• PROBLEM DESCRIPTION:
Please copy the lines below word for word, but leave out the bracketed picture markers.

• DATA SUPPLIED:

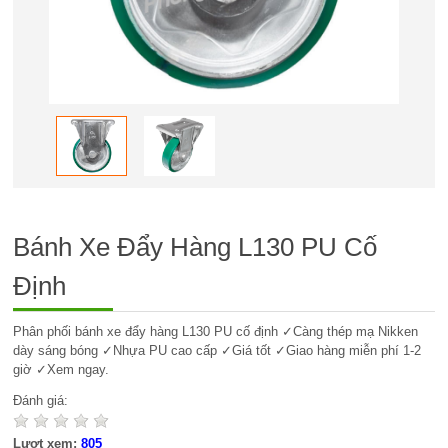
Bánh Xe Đẩy Hàng L130 PU Cố
Định
Phân phối bánh xe đẩy hàng L130 PU cố định ✓Càng thép mạ Nikken
dày sáng bóng ✓Nhựa PU cao cấp ✓Giá tốt ✓Giao hàng miễn phí 1-2
giờ ✓Xem ngay.
Đánh giá:
Lượt xem:
805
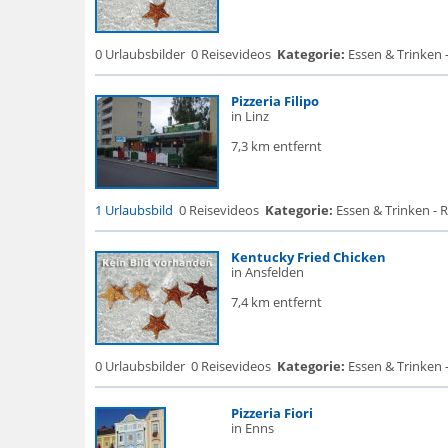
0 Urlaubsbilder
0 Reisevideos
Kategorie:
Essen & Trinken -
Pizzeria Filipo
in Linz
7,3 km entfernt
1 Urlaubsbild
0 Reisevideos
Kategorie:
Essen & Trinken - 
Kentucky Fried Chicken
in Ansfelden
7,4 km entfernt
0 Urlaubsbilder
0 Reisevideos
Kategorie:
Essen & Trinken -
Pizzeria Fiori
in Enns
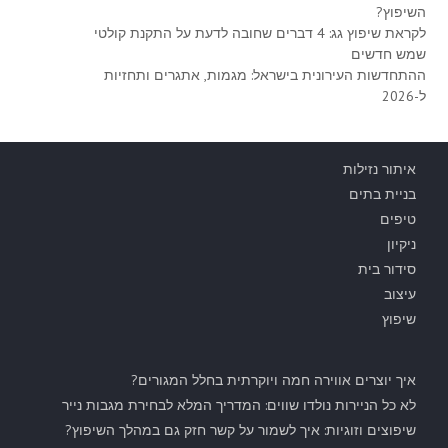
השיפוץ?
לקראת שיפוץ גג: 4 דברים שחובה לדעת על התקנת קולטי
שמש חדשים
ההתחדשות העירונית בישראל: מגמות, אתגרים ותחזיות
ל-2026
איתור נזילות
בניית בתים
טיפים
ניקיון
סידור בית
עיצוב
שיפוץ
איך יוצרים אווירה חמה ויוקרתית בחלל המגורים?
לא כל הניירות נולדו שווים: המדריך המלא לבחירת מגבות נייר
שיפוצים וזוגיות: איך לשמור על קשר חזק גם במהלך השיפוץ?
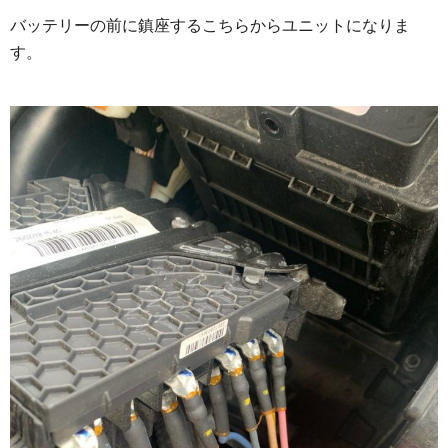
バッテリーの前に鎮座するこちらからユニットになりま
す。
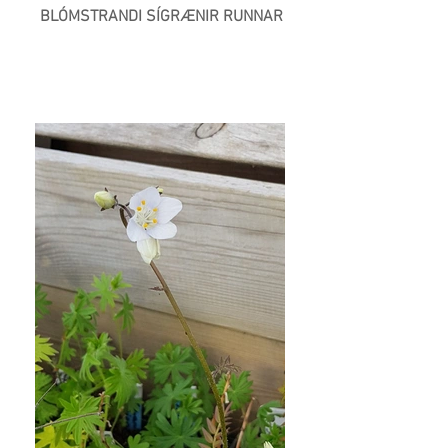
BLÓMSTRANDI SÍGRÆNIR RUNNAR
Næsta >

• RESULT OF THIS TASK:
Bánh Xe Đẩy Hàng L130 PU Cố
Định
Phân phối bánh xe đẩy hàng L130 PU cố định ✓Càng thép mạ Nikken
dày sáng bóng ✓Nhựa PU cao cấp ✓Giá tốt ✓Giao hàng miễn phí 1-2
giờ ✓Xem ngay.
Đánh giá:
Lượt xem:
805
0 Urlaubsbilder
0 Reisevideos
Kategorie:
Essen & Trinken -
Pizzeria Filipo
in Linz
7,3 km entfernt
1 Urlaubsbild
0 Reisevideos
Kategorie:
Essen & Trinken - 
Kentucky Fried Chicken
in Ansfelden
7,4 km entfernt
0 Urlaubsbilder
0 Reisevideos
Kategorie:
Essen & Trinken -
Pizzeria Fiori
in Enns
השיפוץ?
לקראת שיפוץ גג: 4 דברים שחובה לדעת על התקנת קולטי
שמש חדשים
ההתחדשות העירונית בישראל: מגמות, אתגרים ותחזיות
ל-2026
איתור נזילות
בניית בתים
טיפים
ניקיון
סידור בית
עיצוב
שיפוץ
איך יוצרים אווירה חמה ויוקרתית בחלל המגורים?
לא כל הניירות נולדו שווים: המדריך המלא לבחירת מגבות נייר
שיפוצים וזוגיות: איך לשמור על קשר חזק גם במהלך השיפוץ?
バッテリーの前に鎮座するこちらからユニットになりま
す。
BLÓMSTRANDI SÍGRÆNIR RUNNAR
Næsta >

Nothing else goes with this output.